* **What you have to do**
In the records below, the line with "unterschiedlichen Wirklichkeiten gedacht" opens the range and the line with "Lösungsstrategie, indem man" closes it; print that range exactly and nothing else.

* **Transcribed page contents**
+===+
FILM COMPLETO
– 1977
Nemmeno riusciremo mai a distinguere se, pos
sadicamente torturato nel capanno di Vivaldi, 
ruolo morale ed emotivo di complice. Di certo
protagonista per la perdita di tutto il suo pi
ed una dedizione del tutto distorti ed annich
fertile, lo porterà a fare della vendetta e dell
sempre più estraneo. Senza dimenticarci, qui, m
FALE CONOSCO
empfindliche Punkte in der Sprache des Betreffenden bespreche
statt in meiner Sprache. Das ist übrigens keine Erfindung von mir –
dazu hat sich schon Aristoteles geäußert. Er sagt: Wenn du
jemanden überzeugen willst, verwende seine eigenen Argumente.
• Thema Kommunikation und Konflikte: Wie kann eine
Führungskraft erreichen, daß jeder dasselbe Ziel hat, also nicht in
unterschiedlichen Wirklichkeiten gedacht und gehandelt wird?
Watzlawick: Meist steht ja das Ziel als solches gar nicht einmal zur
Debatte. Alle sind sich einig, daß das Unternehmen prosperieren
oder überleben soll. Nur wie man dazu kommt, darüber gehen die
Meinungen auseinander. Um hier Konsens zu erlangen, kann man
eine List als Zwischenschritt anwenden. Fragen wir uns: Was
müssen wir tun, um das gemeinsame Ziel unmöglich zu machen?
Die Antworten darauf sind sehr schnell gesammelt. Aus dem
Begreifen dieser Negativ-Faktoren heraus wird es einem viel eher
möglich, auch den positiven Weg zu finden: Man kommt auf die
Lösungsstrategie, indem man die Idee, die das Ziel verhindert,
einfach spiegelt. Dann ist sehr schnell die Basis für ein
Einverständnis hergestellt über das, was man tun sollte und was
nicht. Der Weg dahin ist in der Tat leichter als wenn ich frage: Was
+===+
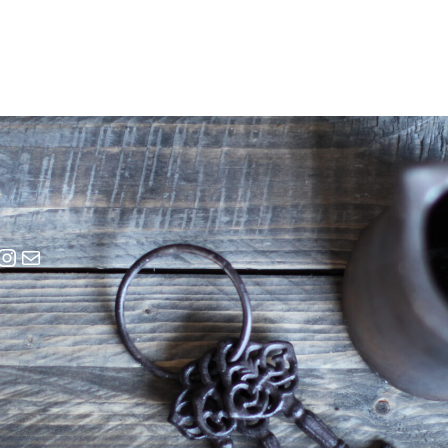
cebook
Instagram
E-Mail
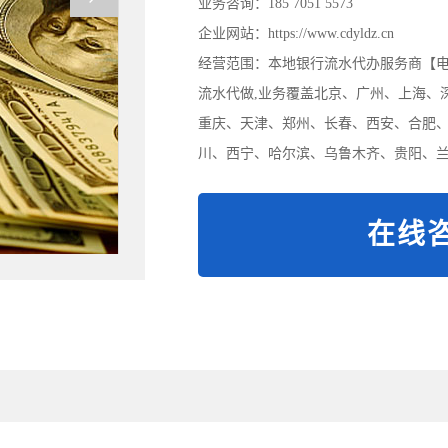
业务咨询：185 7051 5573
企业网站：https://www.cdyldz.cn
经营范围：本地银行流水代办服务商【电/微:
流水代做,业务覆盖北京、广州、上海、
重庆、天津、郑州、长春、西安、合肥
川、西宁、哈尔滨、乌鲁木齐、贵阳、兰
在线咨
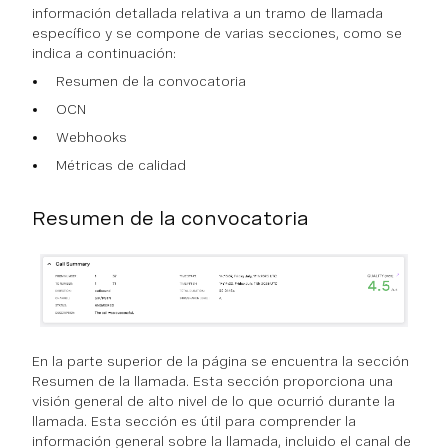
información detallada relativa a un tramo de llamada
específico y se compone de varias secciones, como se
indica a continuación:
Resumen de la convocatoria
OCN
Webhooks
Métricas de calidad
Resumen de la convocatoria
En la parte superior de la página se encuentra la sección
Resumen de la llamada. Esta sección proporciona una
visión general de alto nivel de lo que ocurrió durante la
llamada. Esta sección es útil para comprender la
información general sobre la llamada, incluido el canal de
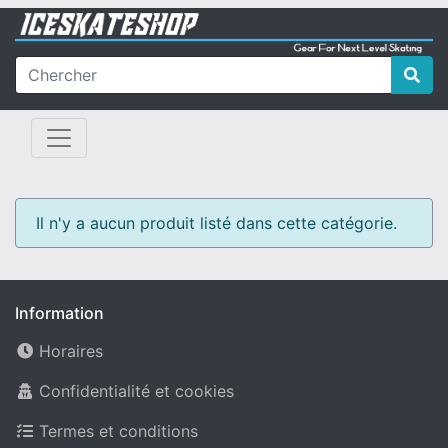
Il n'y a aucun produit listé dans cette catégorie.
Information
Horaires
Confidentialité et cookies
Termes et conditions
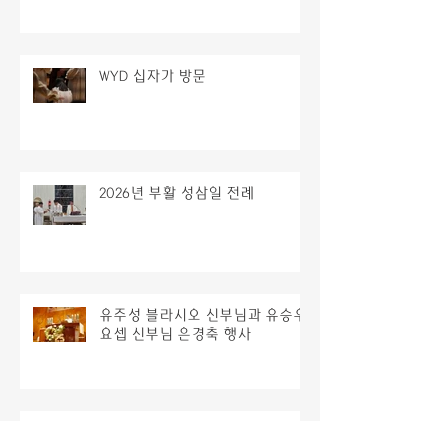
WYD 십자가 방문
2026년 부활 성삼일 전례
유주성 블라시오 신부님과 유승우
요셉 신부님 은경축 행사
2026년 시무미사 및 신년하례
+===+
* **Exercise answer**
unterschiedlichen Wirklichkeiten gedacht und gehandelt wird?
Watzlawick: Meist steht ja das Ziel als solches gar nicht einmal zur
Debatte. Alle sind sich einig, daß das Unternehmen prosperieren
oder überleben soll. Nur wie man dazu kommt, darüber gehen die
Meinungen auseinander. Um hier Konsens zu erlangen, kann man
eine List als Zwischenschritt anwenden. Fragen wir uns: Was
müssen wir tun, um das gemeinsame Ziel unmöglich zu machen?
Die Antworten darauf sind sehr schnell gesammelt. Aus dem
Begreifen dieser Negativ-Faktoren heraus wird es einem viel eher
möglich, auch den positiven Weg zu finden: Man kommt auf die
Lösungsstrategie, indem man die Idee, die das Ziel verhindert,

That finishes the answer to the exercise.